One of the most interesting undercurrents at last week's Association of the US Army conference was worried talk about whether the recession or downturn or whatever we're calling it will affect defense spending.
Army Secretary Pete Geren was relatively hopeful. Congress, he told reporters, understands what the Army is trying to do and largely supports it. FCS, the Army's premier modernization effort, is in good shape and has strong congressional support. As you can tell, Geren was all about Congress and declined to talk about the larger economic issues.

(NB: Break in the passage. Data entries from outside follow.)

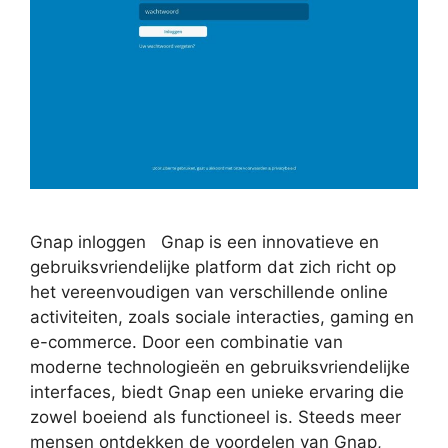
Gnap inloggen Gnap is een innovatieve en
gebruiksvriendelijke platform dat zich richt op
het vereenvoudigen van verschillende online
activiteiten, zoals sociale interacties, gaming en
e-commerce. Door een combinatie van
moderne technologieën en gebruiksvriendelijke
interfaces, biedt Gnap een unieke ervaring die
zowel boeiend als functioneel is. Steeds meer
mensen ontdekken de voordelen van Gnap,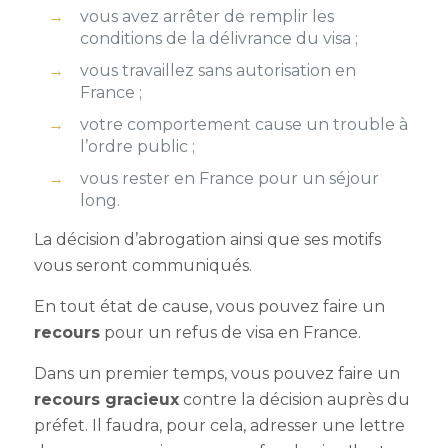
vous avez arrêter de remplir les
conditions de la délivrance du visa ;
vous travaillez sans autorisation en
France ;
votre comportement cause un trouble à
l’ordre public ;
vous rester en France pour un séjour
long.
La décision d’abrogation ainsi que ses motifs
vous seront communiqués.
En tout état de cause, vous pouvez faire un
recours
pour un
refus de vis
a en France.
Dans un premier temps, vous pouvez faire un
recours gracieux
contre la décision auprès du
préfet. Il faudra, pour cela, adresser une
lettre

As I went from display to display on the floor I spoke with about a dozen industry sources about the economy and the budget. Most were gravely concerned about their 401Ks and a bit less worried about the budget. Still, they all expressed concern that the Army will have to begin choosing between so-called reset choices and those of modernization. This is one of several major friction points in the coming budget. First, the services have all made noises about how they are going to build the spending that has been in supplementals into their regular budget baselines. That's one place for tradeoffs. Then there is the squeeze that will probably result from lower government revenue figures. There will be political pressure to withdraw from Iraq and thus lower operational costs. Operational and maintenance money has been very important to the Army, in particular. And then there is the normal budget wrangling. That offers an awful lot of places where Army -- or any other service's -- spending can be whittled away.

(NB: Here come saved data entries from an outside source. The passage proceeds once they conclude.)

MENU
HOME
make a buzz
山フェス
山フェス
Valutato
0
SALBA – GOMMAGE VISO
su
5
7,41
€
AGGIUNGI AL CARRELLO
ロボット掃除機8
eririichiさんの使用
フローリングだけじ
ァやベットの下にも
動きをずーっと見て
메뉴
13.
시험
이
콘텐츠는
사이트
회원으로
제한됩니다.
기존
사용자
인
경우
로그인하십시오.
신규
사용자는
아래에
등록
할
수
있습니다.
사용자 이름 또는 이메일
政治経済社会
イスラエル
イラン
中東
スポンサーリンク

And the Army is going to face skepticism over FCS even if the economy does hold relatively firm during first three months of next year. For example, when I asked Maj, Gen. Charles Cartwright during the big FCS briefing whether House Armed Services Committee Chairman Rep. Ike Skelton (D-Mo.) supported the Army's approach on FCS, the general offered all sorts of explanations about how the program was on track and, in the best tradition of message management, avoided issuing a potentially damaging statement. To his credit, Cartwright did it with style and humor, even when pressed. The problem is that Skelton made clear after the Army scrambled to restructure the program and get more FCS components to troops as quickly as possible that he (and Airland Subcommittee Chairman Rep. Neil Abercrombie D-Hi.) worries the Army may be rushing the testing on the programs. Included among them are: Tactical and Urban Unattended Ground Sensors; the Non Line of Sight-Launch System, network kits for Humvees; the Class I Unmanned Air Vehicle; and the Small Unmanned Ground Vehicle.
Of course, during AUSA reporters were watching the world's stock markets plummet day after day and no one knew whether there would be an upside any time soon. With the encouraging ballistic trajectories in the market so far this week, one could argue it's all moot except that the US economy already appeared headed to rough waters before the market plunges.